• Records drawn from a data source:
○ ○ ○ ○ ○ ○ ○

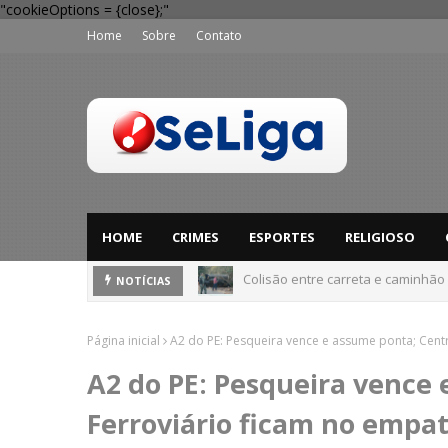
"cookieOptions = {close};"
Home
Sobre
Contato
HOME
CRIMES
ESPORTES
RELIGIOSO
Colisão entre carreta e caminhão
Dia dos Pais: Procon Caruaru dá 
NOTÍCIAS
Página inicial
A2 do PE: Pesqueira vence e assume ponta; Cent
A2 do PE: Pesqueira vence 
Ferroviário ficam no empa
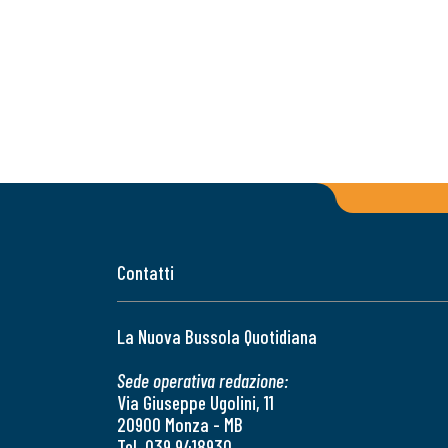
Contatti
La Nuova Bussola Quotidiana
Sede operativa redazione:
Via Giuseppe Ugolini, 11
20900 Monza - MB
Tel. 039 9418930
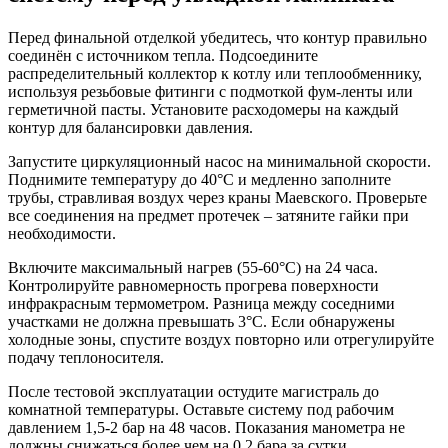
Перед финальной отделкой убедитесь, что контур правильно
соединён с источником тепла. Подсоедините
распределительный коллектор к котлу или теплообменнику,
используя резьбовые фитинги с подмоткой фум-ленты или
герметичной пасты. Установите расходомеры на каждый
контур для балансировки давления.
Запустите циркуляционный насос на минимальной скорости.
Поднимите температуру до 40°C и медленно заполните
трубы, стравливая воздух через краны Маевского. Проверьте
все соединения на предмет протечек – затяните гайки при
необходимости.
Включите максимальный нагрев (55-60°C) на 24 часа.
Контролируйте равномерность прогрева поверхности
инфракрасным термометром. Разница между соседними
участками не должна превышать 3°C. Если обнаружены
холодные зоны, спустите воздух повторно или отрегулируйте
подачу теплоносителя.
После тестовой эксплуатации остудите магистраль до
комнатной температуры. Оставьте систему под рабочим
давлением 1,5-2 бар на 48 часов. Показания манометра не
должны снижаться более чем на 0,2 бара за сутки.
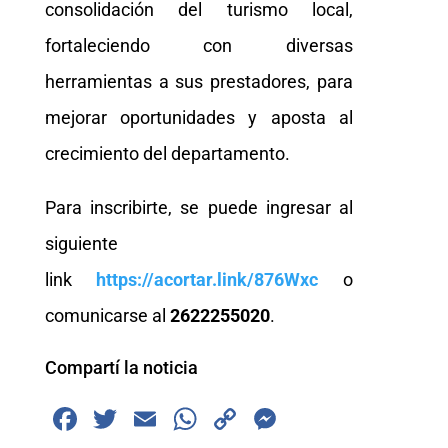
consolidación del turismo local,
fortaleciendo con diversas
herramientas a sus prestadores, para
mejorar oportunidades y aposta al
crecimiento del departamento.
Para inscribirte, se puede ingresar al
siguiente
link
https://acortar.link/876Wxc
o
comunicarse al
2622255020
.
Compartí la noticia
F
T
E
W
C
M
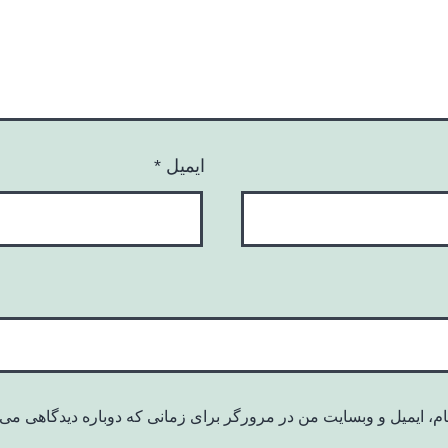
ایمیل
*
ام، ایمیل و وبسایت من در مرورگر برای زمانی که دوباره دیدگاهی می‌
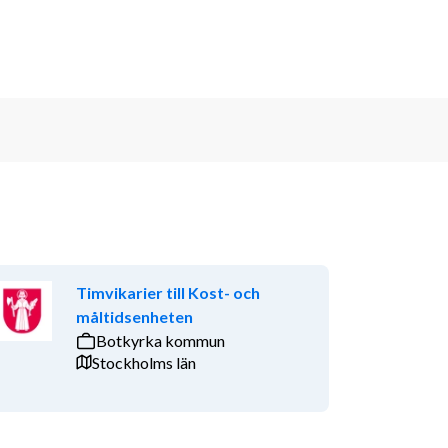
Timvikarier till Kost- och
måltidsenheten
Botkyrka kommun
Stockholms län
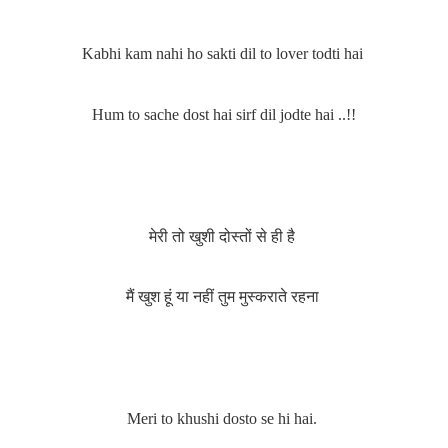
Kabhi kam nahi ho sakti dil to lover todti hai
Hum to sache dost hai sirf dil jodte hai ..!!
मेरी तो खुशी दोस्तों से ही है
मैं खुश हूं या नहीं
तुम मुस्कराते रहना
Meri to khushi dosto se hi hai.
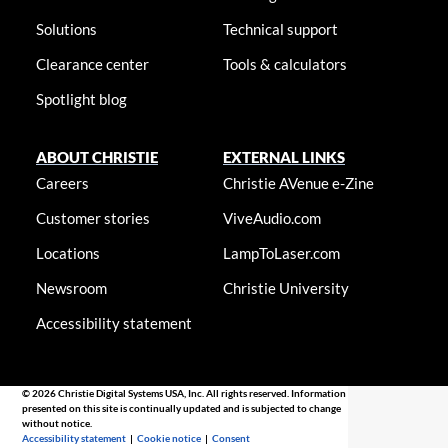
Solutions
Technical support
Clearance center
Tools & calculators
Spotlight blog
ABOUT CHRISTIE
EXTERNAL LINKS
Careers
Christie AVenue e-Zine
Customer stories
ViveAudio.com
Locations
LampToLaser.com
Newsroom
Christie University
Accessibility statement
© 2026 Christie Digital Systems USA, Inc. All rights reserved. Information
presented on this site is continually updated and is subjected to change
without notice.
Accessibility statement
|
Cookie notice
|
Consent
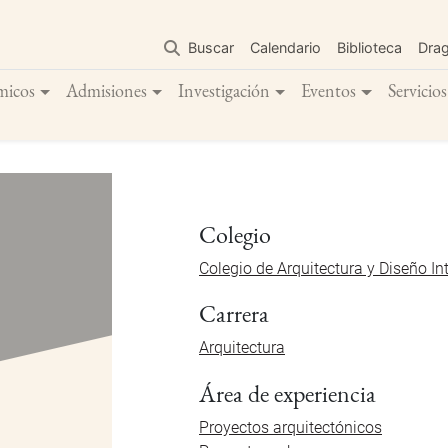
Pasar
al
Buscar
Calendario
Biblioteca
Dra
contenido
principal
micos
Admisiones
Investigación
Eventos
Servicios
Colegio
Colegio de Arquitectura y Diseño Int
Carrera
Arquitectura
Área de experiencia
Proyectos arquitectónicos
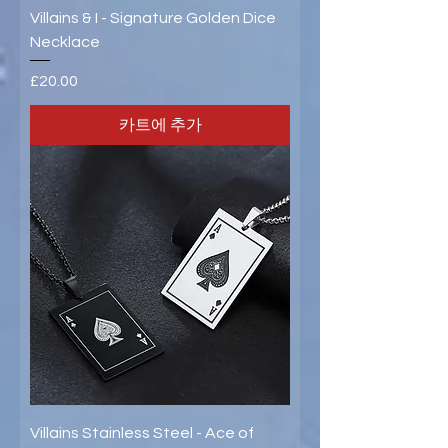
Villains & I - Signature Golden Dice
Necklace
가격
£20.00
카트에 추가
Villains Stainless Steel - Ace of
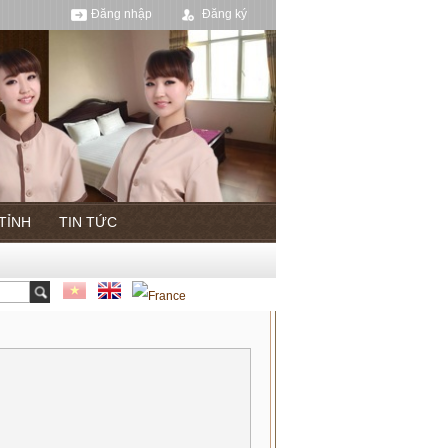
Đăng nhập
Đăng ký
 TỈNH
TIN TỨC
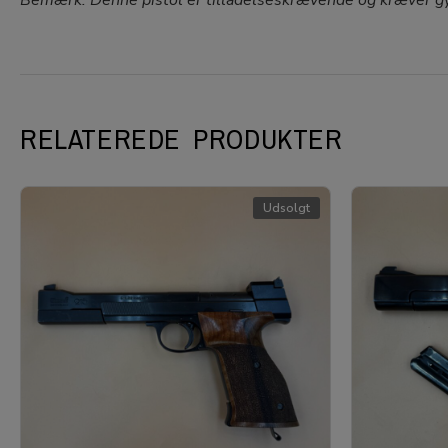
Bemærk: Denne pistol er tilladelseskrævende og kræver g
RELATEREDE PRODUKTER
Udsolgt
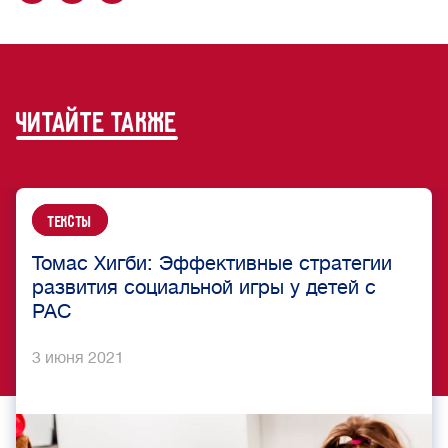
читайте также
Тексты
Томас Хигби: Эффективные стратегии
развития социальной игры у детей с
РАС
3 июня 2021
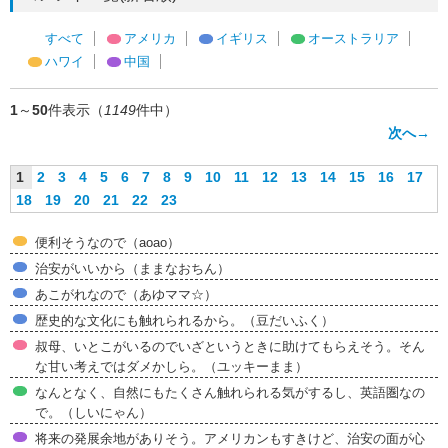
すべて
アメリカ
イギリス
オーストラリア
ハワイ
中国
1
～
50
件表示（
1149
件中）
次へ→
1
2
3
4
5
6
7
8
9
10
11
12
13
14
15
16
17
18
19
20
21
22
23
便利そうなので（aoao）
治安がいいから（ままなおちん）
あこがれなので（あゆママ☆）
歴史的な文化にも触れられるから。（豆だいふく）
叔母、いとこがいるのでいざというときに助けてもらえそう。そん
な甘い考えではダメかしら。（ユッキーまま）
なんとなく、自然にもたくさん触れられる気がするし、英語圏なの
で。（しいにゃん）
将来の発展余地がありそう。アメリカンもすきけど、治安の面が心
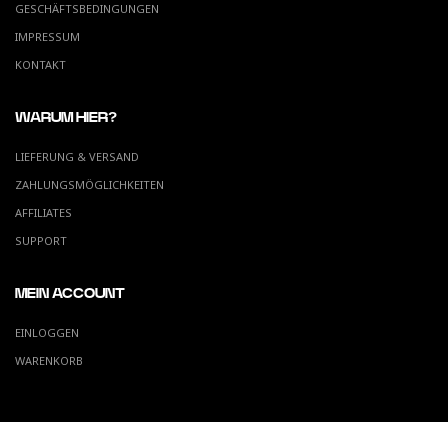
GESCHÄFTSBEDINGUNGEN
IMPRESSUM
KONTAKT
WARUM HIER?
LIEFERUNG & VERSAND
ZAHLUNGSMÖGLICHKEITEN
AFFILIATES
SUPPORT
MEIN ACCOUNT
EINLOGGEN
WARENKORB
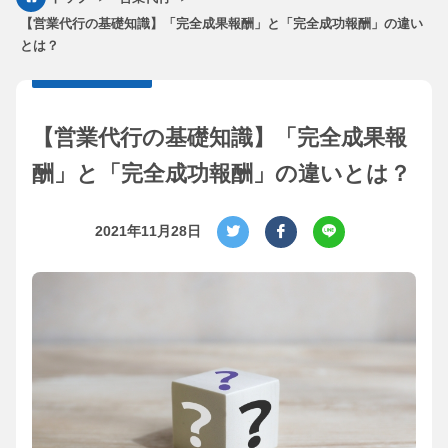
【営業代行の基礎知識】「完全成果報酬」と「完全成功報酬」の違い
とは？
【営業代行の基礎知識】「完全成果報
酬」と「完全成功報酬」の違いとは？
2021年11月28日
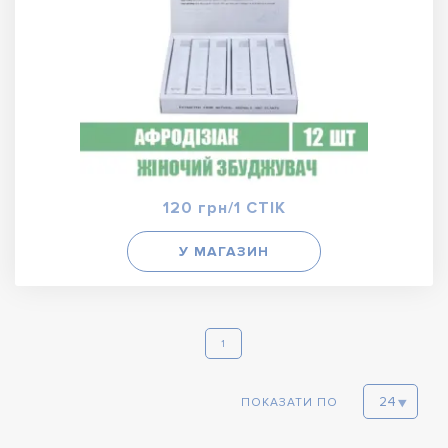
120 грн/1 СТІК
У МАГАЗИН
1
ПОКАЗАТИ ПО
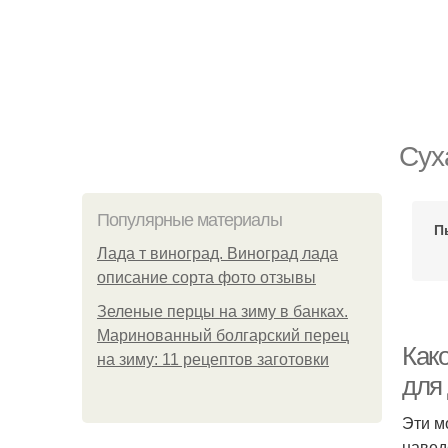
Сух
Популярные материалы
П
Лада т виноград. Виноград лада
описание сорта фото отзывы
Зеленые перцы на зиму в банках.
Маринованный болгарский перец
Как
на зиму: 11 рецептов заготовки
для
Эти м
навед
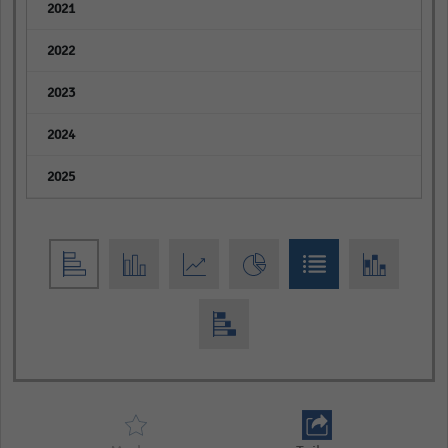
empty
empty
empty
empty
empty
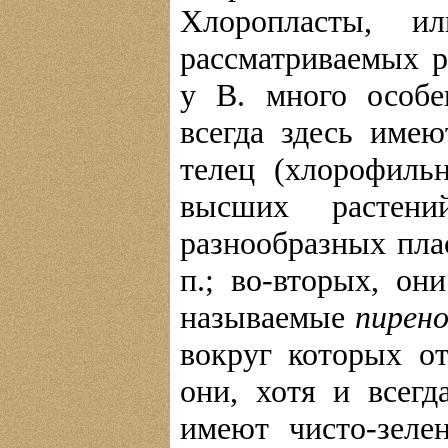
Хлоропласты, 
рассматриваемых р
у В. много особе
всегда здесь име
телец (хлорофиль
высших растен
разнообразных пласт
п.; во-вторых, он
называемые
пирен
вокруг которых от
они, хотя и всегд
имеют чисто-зеле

○ ○ ○ ○ ○ ○ ○

• Job:
Please lay out the stretch from the start of the records through the line containing "Tel. 039 9418930" as a JSON list of strings, one string per line, with blank lines and pictures left out.

• Output of the exercise:
[
  "\"cookieOptions = {close};\"",
  "Home",
  "Sobre",
  "Contato",
  "HOME",
  "CRIMES",
  "ESPORTES",
  "RELIGIOSO",
  "Colisão entre carreta e caminhão",
  "Dia dos Pais: Procon Caruaru dá ",
  "NOTÍCIAS",
  "Página inicial",
  "A2 do PE: Pesqueira vence e assume ponta; Cent",
  "A2 do PE: Pesqueira vence ",
  "Ferroviário ficam no empa",
  "Contatti",
  "La Nuova Bussola Quotidiana",
  "Sede operativa redazione:",
  "Via Giuseppe Ugolini, 11",
  "20900 Monza - MB",
  "Tel. 039 9418930"
]